Interestingly the console output i observe seems to have some corruption. I get output looking like the following:

param1 (as expected!) 0, 1, 2 ...... 9999,

params2 10000 (the below is not expected) -1996084928,21854,-1707205664,32734,0,0,0,0,8,9,10,11,12,13, .... 9999

params3 (the below is not expected) -1996084928,21854,-1707205664,32734,0,0,0,0,8,9,10 .... 9999

What on earth is happening to the vector here as it is being copied to the thread? They consistantly get corrupted it seems.
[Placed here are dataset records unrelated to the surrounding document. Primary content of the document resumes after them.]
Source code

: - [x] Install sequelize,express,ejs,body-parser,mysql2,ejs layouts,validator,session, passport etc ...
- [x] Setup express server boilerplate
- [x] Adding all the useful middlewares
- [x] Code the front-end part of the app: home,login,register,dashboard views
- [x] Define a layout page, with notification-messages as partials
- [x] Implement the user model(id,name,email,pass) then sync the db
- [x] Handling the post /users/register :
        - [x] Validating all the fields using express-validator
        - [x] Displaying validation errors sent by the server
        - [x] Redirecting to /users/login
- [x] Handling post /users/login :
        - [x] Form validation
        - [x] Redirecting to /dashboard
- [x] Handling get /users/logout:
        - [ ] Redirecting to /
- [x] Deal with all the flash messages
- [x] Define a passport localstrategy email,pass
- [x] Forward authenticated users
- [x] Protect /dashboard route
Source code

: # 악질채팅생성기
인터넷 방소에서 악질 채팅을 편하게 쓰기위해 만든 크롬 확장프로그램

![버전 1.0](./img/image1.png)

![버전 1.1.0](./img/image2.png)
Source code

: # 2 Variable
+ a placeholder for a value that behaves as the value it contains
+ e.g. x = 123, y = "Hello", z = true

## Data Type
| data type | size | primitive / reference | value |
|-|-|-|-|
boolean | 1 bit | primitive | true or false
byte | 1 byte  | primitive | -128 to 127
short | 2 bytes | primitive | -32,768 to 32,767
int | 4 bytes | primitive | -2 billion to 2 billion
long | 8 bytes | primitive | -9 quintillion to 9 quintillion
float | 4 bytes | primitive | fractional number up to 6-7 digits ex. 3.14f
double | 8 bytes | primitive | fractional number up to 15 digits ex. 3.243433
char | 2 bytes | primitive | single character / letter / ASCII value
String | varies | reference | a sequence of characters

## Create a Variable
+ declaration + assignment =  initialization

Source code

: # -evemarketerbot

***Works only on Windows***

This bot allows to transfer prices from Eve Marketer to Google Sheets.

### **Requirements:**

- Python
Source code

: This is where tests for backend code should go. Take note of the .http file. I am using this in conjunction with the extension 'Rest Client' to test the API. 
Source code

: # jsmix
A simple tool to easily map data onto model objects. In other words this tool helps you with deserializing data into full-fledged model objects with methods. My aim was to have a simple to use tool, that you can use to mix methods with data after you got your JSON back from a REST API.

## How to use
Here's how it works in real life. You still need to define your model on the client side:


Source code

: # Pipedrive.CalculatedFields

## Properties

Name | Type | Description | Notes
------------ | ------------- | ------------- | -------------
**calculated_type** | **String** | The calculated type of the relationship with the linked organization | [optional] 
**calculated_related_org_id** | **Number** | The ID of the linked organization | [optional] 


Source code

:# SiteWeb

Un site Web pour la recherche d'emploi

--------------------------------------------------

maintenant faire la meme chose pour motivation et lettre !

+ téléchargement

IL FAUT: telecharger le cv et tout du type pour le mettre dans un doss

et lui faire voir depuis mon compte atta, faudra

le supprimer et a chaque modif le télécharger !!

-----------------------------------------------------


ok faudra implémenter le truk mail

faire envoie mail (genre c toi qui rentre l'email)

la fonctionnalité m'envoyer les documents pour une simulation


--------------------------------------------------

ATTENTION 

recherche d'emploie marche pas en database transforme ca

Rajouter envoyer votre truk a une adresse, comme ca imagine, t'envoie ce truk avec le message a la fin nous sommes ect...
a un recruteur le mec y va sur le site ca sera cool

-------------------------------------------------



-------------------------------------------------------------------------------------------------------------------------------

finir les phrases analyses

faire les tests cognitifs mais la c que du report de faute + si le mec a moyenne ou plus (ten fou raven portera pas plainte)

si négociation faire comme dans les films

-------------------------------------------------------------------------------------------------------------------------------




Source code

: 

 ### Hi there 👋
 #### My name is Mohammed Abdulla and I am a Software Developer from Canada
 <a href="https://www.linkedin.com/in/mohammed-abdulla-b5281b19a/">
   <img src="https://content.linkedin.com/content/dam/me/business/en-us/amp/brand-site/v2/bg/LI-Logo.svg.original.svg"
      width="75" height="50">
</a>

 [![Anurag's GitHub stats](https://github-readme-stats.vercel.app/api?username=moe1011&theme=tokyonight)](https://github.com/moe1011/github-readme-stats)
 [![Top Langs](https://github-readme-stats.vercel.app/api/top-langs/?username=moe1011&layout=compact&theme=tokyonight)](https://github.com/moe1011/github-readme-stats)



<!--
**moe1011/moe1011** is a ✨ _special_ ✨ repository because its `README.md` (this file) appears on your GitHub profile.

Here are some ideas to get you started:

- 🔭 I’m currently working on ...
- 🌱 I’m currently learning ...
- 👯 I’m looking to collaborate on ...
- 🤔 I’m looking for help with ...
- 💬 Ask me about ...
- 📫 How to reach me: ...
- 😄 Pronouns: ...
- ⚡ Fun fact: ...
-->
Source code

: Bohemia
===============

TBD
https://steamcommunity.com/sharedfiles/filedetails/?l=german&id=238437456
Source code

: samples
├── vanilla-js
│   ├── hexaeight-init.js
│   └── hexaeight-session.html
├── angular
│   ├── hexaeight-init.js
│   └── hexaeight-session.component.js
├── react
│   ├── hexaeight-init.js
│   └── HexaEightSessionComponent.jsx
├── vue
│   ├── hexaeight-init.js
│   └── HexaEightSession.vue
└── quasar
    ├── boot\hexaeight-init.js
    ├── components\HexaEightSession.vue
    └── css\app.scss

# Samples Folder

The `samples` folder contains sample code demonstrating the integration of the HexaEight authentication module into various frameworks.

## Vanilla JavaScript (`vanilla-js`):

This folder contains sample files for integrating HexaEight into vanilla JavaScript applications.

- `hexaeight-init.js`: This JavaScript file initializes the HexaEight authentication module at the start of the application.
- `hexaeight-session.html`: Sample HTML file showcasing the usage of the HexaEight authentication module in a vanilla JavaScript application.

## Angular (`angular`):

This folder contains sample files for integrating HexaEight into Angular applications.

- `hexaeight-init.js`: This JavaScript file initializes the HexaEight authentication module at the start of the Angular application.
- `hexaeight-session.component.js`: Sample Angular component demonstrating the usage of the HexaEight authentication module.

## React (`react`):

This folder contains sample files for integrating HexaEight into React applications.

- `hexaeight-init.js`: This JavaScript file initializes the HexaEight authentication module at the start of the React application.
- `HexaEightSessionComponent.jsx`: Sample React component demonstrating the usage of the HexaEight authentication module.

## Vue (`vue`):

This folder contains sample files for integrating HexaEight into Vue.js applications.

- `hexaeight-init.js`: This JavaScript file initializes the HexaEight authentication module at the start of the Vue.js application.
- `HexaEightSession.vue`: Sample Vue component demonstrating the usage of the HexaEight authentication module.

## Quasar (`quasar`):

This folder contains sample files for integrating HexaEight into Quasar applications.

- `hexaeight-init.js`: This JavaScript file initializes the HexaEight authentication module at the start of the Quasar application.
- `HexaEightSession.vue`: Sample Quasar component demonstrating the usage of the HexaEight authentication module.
#include <boost/filesystem.hpp>
#include <boost/algorithm/string.hpp>
#include <thread>
#include <random>
#include <iterator>
#include <algorithm>
#include <chrono>
#include <time.h>
using namespace std;

const auto processor_count = std::thread::hardware_concurrency();

vector<int> getRange(int range)
{
    vector<int> indices;
    for (int i = 0; i < range; i++)
    {
        indices.push_back(i);
    }
    return indices;
}

vector<vector<int>> distributeTasksVec(vector<int> &tasks, int partitions)
{
    vector<vector<int>> taskDistibution = {};
    for (int i = 0; i < partitions; i++)
    {
        taskDistibution.push_back({});
    }
    int currentPartition = 0;
    for (int i = 0; i < tasks.size(); i++)
    {
        taskDistibution[currentPartition].push_back(i);

        currentPartition++;
        if (currentPartition % partitions == 0)
        {
            currentPartition = 0;
        }
    }
    return taskDistibution;
}

void centroidPrinter(vector<int> centroids)
{
    for (int i = 0; i < centroids.size(); i++)
    {
        std::cout << centroids[i] << ",";
    }
    std::cout << endl;
}

vector<pair<int, int>> kernelTester(vector<int> range)
{
    std::cout << "range " << range.size() << endl;
    std::cout << "params3 " << endl;
    centroidPrinter(range);
    return {};
}


void concurrentTester(vector<int> *_dataIndices, int processor_count)
{
    auto dataIndices = *_dataIndices;
    const int dataRowCount = dataIndices.size(); // data.rows;
    const int threadPool = processor_count;

    auto range = getRange(dataRowCount);
    auto distributedTasks = distributeTasksVec(range, threadPool);

    vector<std::future<std::vector<std::pair<int, int>>>> futures = {};
    for (int i = 0; i < threadPool; i++)
    {
        vector<int> thisTask = distributedTasks[i];

        std::cout << "params1 " << endl;
        centroidPrinter(thisTask);

        auto future = std::async(std::launch::async, [&thisTask]()
                             {
                                     std::cout << "params2 " << thisTask.size() << endl;

                                     centroidPrinter(thisTask);
                                     return kernelTester(std::move(thisTask));
                                 });
        futures.emplace_back(std::move(future));
        std::cout << "building thread " << i << " done" << endl;
    }

    std::cout << " about to get results " << endl;

    for (int i = 0; i < futures.size(); i++)
    {
        std::cout << "here 0" << endl;
        std::cout << futures[i].valid() << endl;
        auto data = futures[i].get();
        std::cout << "here 1" << endl;
        std::cout << "here END OF FUTURE" << endl;
    }
}

int main(int argc, char **argv)
{
    auto range = getRange(10000);
    concurrentTester(&range, 1);
}

Upvotes: 0

Views: 100

Answers (1)

NathanOliver
NathanOliver

Reputation: 180435

The vector thisTask is local to the loop for (int i = 0; i < threadPool; i++). You capture that vector by reference by the lambda expression that you use to for the thread. That vector is destroyed at the end of every iteration of the loop, leaving your thread with a reference to an invalid object. Using said object is undefined behavior.

What you can do is move thistask into the lambda like

[thistask = std::move(thistask)]() { ...}

and now the closure object owns the actual vector instead of just having a reference to it.